BRIEF 1
Answer these three questions using the scholarship essay.
(a) How old was the writer when the parents held the family meeting about the diagnosis?
(b) What type of cancer was the cousin named Ellery diagnosed with?
(c) Where and in what month and year was the week-long retreat?
BRIEF 2
Return everything in the scholarship essay from "When we first" down to "my little shoulders.", copied word for word.

TEXT
- - - -
I am continuously grateful because not everyone in our situation gets as lucky as we did.
Amelia Mayle
2022 Scholarship Winner
At the age of nine, there was only one other time I could remember my parents sitting my brother and me down the way they did that spring day of my fourth-grade year. The last time a family meeting like this had happened, it was to tell us our grandma had died. Even though the memory has grown a little fuzzy over the last eight years, I remember the feeling. The room felt heavy, and I had a pit in my stomach. I have always been a worrier, and I still am one. I distinctly remember the apprehensive thoughts anxiously racing through my head wondering what the meeting could be about. The next thing I remember hearing was this;
“Mom has breast cancer.”
I immediately felt the weight of the ramifications that those words carried. This was in part because I watched a lot of TV and movies when I was younger that probably weren’t appropriate for the age I was at. The way cancer is portrayed in movies and TV, it’s this merciless, relentless disease that brings even the strongest people to their knees. The understanding of the situation also came mostly from the cancer affecting other people in my life that are close to me. Specifically, my cousin Ellery, who was diagnosed with ovarian cancer only a couple months prior to my mom’s diagnosis. She was 17 at the time and in her senior year of high school, and I had seen what the beginning steps of her treatment looked like. This knowledge left me worried, I was worried of what was to come, and I was worried I would lose my mom.
In a sense, I did lose her for a while. There’s a big chunk of my childhood that she was sick for and missed a lot of big things. She quickly became a shell of the vibrant person I once knew, sleeping days away in the far corner of the house unable to get out of bed. Because of this, I took her place in a lot of ways while she was sick and I had to mature earlier than any nine-year-old should ever have to. Cancer treatments are expensive and insurance only goes so far. With her unable to work in addition to the cost of treatments, my dad was working more than ever. I stepped up as best I could at the time, and I learned to cook, keep the house clean, and keep an eye on my younger brother while also trying to raise myself. At certain points of this journey through my mom’s cancer, it seemed like there was no end in sight.
She hit just about every complication possible in her treatment. The chemotherapy and the radiation affected her greatly and made her extremely sick. And, each surgery and procedure came with complications of its own. It is hard to remain optimistic when it seems like everything that can go wrong is going wrong. However, one thing my mom has always said is that “every cloud has a silver lining.” Every time she would say this I would feel an incapability of believing her. How could anything good come out of something so bad?
My first answer to this question arrived in news from Little Pink Houses of Hope. My family had been chosen to go on a week-long retreat to Lake Tahoe California with nine other families in November of 2014. I was ecstatic, we hadn’t been able to go out of town and travel in a very long time, and I had never been to Tahoe before. And most of all, I was excited to be around other kids who understood what I was going through.
When we first got there we were greeted by several very kind people before going to the house we would be staying in for the week. The group activities with the other families began that night and continued throughout the rest of the week. Within the first days, my brother and I grew very close to the other kids. For the first time in a very long time, I felt like a kid again, and there were no bigger responsibilities resting on my little shoulders.
- - - -
INFORMATION SHOWN
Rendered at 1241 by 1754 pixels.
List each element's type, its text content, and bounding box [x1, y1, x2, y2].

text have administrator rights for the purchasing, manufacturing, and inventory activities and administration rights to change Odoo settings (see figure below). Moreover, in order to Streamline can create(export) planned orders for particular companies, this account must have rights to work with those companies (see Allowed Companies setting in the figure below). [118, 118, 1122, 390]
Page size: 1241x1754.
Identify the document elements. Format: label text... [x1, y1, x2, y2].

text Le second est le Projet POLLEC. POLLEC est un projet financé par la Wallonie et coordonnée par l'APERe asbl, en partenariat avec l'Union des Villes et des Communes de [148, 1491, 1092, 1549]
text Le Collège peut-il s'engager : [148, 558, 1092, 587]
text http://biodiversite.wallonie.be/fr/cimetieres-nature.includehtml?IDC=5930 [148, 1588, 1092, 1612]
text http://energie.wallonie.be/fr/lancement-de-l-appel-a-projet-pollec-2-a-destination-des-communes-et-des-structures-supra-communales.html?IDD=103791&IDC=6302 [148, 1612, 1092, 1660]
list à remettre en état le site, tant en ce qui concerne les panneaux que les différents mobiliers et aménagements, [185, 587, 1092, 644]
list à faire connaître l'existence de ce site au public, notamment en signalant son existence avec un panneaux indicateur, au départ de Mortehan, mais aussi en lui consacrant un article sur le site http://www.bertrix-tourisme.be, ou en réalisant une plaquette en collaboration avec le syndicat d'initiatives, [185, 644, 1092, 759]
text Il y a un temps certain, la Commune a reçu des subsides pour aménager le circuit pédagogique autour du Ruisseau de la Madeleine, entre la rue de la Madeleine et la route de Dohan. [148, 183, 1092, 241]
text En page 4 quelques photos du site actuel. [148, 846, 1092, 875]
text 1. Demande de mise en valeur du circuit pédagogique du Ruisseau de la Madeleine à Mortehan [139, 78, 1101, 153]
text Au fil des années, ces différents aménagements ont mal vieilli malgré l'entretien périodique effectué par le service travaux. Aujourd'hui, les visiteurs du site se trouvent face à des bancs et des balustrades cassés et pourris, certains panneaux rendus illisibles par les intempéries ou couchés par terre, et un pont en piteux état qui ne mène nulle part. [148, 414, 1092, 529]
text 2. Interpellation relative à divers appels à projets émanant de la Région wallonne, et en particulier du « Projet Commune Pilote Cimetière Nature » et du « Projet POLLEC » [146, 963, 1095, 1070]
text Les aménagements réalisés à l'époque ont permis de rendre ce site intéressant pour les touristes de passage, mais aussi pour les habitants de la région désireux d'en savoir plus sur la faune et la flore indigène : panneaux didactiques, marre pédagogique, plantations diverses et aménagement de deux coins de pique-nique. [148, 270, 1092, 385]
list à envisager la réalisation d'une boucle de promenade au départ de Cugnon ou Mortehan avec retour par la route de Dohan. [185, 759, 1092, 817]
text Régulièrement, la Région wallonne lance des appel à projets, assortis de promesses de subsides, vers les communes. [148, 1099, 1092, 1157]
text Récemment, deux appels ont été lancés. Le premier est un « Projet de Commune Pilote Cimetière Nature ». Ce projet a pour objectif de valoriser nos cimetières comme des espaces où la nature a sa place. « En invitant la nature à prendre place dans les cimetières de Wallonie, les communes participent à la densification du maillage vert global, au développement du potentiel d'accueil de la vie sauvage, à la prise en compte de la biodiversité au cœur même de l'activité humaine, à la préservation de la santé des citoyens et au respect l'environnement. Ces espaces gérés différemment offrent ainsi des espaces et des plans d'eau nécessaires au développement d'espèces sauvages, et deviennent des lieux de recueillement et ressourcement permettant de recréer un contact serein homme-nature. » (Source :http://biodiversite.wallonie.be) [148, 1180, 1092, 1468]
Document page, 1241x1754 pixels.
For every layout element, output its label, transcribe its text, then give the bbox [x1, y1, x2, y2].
- - - -
WRITTEN REPLY 1
(a) Nine years old.
(b) Ovarian cancer.
(c) Lake Tahoe, California, in November 2014.

WRITTEN REPLY 2
When we first got there we were greeted by several very kind people before going to the house we would be staying in for the week. The group activities with the other families began that night and continued throughout the rest of the week. Within the first days, my brother and I grew very close to the other kids. For the first time in a very long time, I felt like a kid again, and there were no bigger responsibilities resting on my little shoulders.